* [Record extracts]
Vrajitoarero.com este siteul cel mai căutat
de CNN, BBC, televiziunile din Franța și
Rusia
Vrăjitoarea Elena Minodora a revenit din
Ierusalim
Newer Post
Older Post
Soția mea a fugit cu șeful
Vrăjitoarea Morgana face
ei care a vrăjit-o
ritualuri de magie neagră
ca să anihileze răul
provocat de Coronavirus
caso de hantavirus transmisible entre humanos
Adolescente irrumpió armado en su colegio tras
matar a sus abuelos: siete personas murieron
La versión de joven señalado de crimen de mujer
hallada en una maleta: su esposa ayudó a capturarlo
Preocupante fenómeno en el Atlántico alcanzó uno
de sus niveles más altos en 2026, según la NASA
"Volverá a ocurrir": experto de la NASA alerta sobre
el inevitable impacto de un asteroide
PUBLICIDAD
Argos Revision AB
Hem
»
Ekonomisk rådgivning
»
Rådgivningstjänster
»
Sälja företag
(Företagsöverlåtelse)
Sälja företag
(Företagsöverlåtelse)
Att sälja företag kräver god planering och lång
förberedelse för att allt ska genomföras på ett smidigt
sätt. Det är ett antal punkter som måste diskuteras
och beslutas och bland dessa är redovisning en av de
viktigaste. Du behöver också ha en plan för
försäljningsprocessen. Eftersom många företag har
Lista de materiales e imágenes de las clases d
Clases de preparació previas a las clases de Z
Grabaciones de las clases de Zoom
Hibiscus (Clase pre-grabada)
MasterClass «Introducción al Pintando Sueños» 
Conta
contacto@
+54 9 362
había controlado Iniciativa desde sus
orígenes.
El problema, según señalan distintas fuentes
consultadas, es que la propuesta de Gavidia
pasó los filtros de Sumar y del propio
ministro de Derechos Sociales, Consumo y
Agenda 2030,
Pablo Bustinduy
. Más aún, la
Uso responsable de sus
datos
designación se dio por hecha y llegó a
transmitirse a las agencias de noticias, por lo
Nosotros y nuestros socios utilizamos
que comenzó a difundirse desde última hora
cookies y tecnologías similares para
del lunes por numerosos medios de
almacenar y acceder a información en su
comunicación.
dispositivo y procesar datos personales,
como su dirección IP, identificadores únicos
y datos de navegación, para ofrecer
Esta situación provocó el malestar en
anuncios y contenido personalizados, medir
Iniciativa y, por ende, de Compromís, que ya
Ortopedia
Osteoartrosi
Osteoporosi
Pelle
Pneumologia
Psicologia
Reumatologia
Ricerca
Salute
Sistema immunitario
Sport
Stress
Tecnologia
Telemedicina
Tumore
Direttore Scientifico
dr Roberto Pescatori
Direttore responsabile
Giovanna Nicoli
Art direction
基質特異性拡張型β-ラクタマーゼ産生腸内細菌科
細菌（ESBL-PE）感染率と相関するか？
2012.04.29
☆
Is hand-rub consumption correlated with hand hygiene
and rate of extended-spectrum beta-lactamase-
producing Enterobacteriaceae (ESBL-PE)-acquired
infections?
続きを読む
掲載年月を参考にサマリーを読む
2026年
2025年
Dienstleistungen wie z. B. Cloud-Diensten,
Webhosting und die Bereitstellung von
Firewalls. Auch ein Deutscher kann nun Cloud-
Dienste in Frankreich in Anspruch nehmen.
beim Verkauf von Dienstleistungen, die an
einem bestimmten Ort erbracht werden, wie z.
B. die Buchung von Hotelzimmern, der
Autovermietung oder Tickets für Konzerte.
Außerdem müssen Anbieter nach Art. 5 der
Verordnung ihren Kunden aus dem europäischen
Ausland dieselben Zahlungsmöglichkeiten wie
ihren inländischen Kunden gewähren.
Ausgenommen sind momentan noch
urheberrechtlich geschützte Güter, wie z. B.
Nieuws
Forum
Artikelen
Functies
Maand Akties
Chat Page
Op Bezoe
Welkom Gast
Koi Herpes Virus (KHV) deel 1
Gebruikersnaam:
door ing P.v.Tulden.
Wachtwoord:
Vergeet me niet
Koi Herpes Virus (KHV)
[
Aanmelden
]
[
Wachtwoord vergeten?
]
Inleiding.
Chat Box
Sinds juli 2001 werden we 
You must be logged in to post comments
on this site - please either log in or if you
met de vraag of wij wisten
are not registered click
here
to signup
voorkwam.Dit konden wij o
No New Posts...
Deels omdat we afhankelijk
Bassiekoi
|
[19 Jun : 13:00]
==
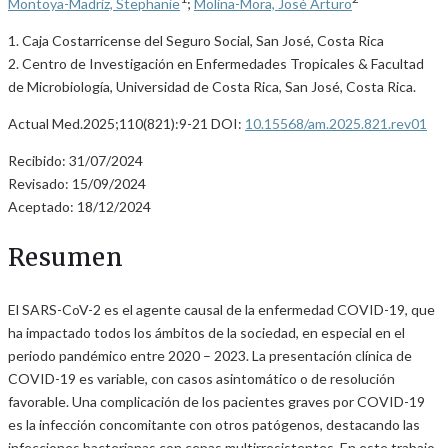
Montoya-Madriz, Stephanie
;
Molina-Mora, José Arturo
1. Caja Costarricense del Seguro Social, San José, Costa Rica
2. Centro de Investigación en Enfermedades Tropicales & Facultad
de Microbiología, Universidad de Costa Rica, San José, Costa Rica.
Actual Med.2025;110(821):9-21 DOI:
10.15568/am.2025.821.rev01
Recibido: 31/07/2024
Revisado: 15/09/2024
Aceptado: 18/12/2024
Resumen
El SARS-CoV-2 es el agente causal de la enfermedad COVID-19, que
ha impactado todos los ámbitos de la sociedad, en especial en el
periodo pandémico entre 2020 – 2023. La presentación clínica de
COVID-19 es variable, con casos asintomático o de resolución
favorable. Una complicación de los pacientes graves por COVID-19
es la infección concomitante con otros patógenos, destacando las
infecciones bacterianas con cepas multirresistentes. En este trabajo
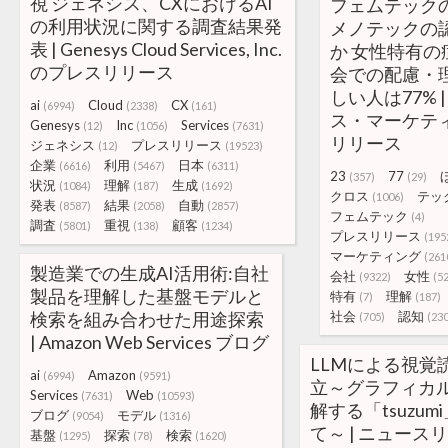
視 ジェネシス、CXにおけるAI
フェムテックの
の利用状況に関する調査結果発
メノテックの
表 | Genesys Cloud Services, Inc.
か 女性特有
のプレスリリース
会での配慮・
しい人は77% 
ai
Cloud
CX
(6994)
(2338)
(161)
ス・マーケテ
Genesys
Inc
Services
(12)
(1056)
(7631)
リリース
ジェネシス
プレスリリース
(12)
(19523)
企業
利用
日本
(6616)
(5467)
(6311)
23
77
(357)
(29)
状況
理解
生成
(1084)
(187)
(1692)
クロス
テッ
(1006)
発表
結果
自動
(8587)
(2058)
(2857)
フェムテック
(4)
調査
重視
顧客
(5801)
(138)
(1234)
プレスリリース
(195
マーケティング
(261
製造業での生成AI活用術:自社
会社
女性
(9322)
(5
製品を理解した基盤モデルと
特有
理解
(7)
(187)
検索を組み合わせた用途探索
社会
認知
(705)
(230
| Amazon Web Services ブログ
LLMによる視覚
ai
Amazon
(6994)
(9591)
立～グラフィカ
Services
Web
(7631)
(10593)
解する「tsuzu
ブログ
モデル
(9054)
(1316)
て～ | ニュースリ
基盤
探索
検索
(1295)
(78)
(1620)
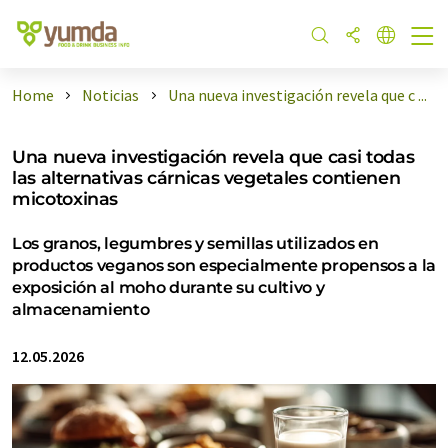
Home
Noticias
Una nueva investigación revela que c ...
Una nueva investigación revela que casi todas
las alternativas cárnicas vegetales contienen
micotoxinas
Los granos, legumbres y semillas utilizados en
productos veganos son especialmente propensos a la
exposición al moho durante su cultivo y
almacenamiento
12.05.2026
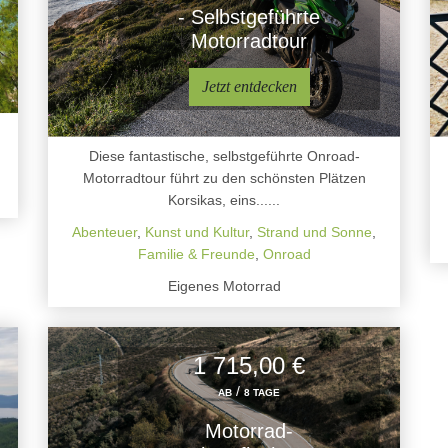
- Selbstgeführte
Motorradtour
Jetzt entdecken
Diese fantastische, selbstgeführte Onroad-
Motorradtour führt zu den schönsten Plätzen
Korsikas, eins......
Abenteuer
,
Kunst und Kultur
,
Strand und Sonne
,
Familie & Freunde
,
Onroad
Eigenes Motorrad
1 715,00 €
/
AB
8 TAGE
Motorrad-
==
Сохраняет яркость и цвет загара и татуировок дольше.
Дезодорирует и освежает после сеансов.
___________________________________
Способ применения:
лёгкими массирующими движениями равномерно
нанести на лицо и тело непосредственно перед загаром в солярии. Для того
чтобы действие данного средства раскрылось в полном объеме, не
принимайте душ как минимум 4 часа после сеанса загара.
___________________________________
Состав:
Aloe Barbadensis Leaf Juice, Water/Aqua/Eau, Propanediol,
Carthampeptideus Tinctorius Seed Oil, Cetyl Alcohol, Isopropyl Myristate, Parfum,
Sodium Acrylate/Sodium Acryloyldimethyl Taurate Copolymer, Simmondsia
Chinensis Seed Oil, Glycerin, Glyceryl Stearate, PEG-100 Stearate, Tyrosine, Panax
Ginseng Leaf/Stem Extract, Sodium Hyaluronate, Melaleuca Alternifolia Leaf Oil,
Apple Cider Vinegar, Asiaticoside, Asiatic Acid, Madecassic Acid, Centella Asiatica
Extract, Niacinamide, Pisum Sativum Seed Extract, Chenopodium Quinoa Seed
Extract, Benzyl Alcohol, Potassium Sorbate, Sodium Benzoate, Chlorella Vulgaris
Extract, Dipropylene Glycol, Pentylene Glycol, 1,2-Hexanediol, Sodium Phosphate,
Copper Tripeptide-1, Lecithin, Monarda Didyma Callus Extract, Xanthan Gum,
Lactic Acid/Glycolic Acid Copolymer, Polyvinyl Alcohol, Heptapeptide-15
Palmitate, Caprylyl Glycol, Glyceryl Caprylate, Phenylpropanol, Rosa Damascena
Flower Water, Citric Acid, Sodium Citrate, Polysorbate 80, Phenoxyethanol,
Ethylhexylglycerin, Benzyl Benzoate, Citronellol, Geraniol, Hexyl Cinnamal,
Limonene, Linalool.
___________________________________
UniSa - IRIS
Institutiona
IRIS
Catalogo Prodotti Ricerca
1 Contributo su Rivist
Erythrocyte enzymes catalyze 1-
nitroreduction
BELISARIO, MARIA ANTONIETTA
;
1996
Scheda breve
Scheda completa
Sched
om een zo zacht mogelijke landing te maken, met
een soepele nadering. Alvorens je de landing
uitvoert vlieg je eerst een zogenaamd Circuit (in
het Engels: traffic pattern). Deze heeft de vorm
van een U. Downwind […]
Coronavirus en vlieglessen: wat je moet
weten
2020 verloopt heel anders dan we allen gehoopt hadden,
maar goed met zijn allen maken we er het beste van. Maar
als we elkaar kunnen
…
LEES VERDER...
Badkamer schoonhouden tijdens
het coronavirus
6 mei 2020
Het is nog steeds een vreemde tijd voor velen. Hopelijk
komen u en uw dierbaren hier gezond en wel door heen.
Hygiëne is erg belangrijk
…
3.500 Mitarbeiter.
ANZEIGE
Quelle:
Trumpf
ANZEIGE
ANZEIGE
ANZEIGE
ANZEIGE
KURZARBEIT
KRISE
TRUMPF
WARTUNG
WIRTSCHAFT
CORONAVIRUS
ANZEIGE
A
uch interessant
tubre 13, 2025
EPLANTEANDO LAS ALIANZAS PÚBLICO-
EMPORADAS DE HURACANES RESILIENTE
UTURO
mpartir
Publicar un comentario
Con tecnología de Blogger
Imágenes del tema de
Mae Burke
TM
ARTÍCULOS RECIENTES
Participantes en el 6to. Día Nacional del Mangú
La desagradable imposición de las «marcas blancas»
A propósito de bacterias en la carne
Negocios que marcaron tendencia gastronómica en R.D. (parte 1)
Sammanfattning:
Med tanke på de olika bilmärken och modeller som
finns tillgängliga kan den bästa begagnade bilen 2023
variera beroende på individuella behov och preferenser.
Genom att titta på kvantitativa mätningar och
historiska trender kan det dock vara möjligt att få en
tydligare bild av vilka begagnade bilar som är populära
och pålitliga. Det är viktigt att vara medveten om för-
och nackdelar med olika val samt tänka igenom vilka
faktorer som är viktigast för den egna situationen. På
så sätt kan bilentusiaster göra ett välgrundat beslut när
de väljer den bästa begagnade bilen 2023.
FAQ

* [Required action]
Wherever the string "после" appears in the listing above, show the whole line.

* [Answer space]
Дезодорирует и освежает после сеансов.
принимайте душ как минимум 4 часа после сеанса загара.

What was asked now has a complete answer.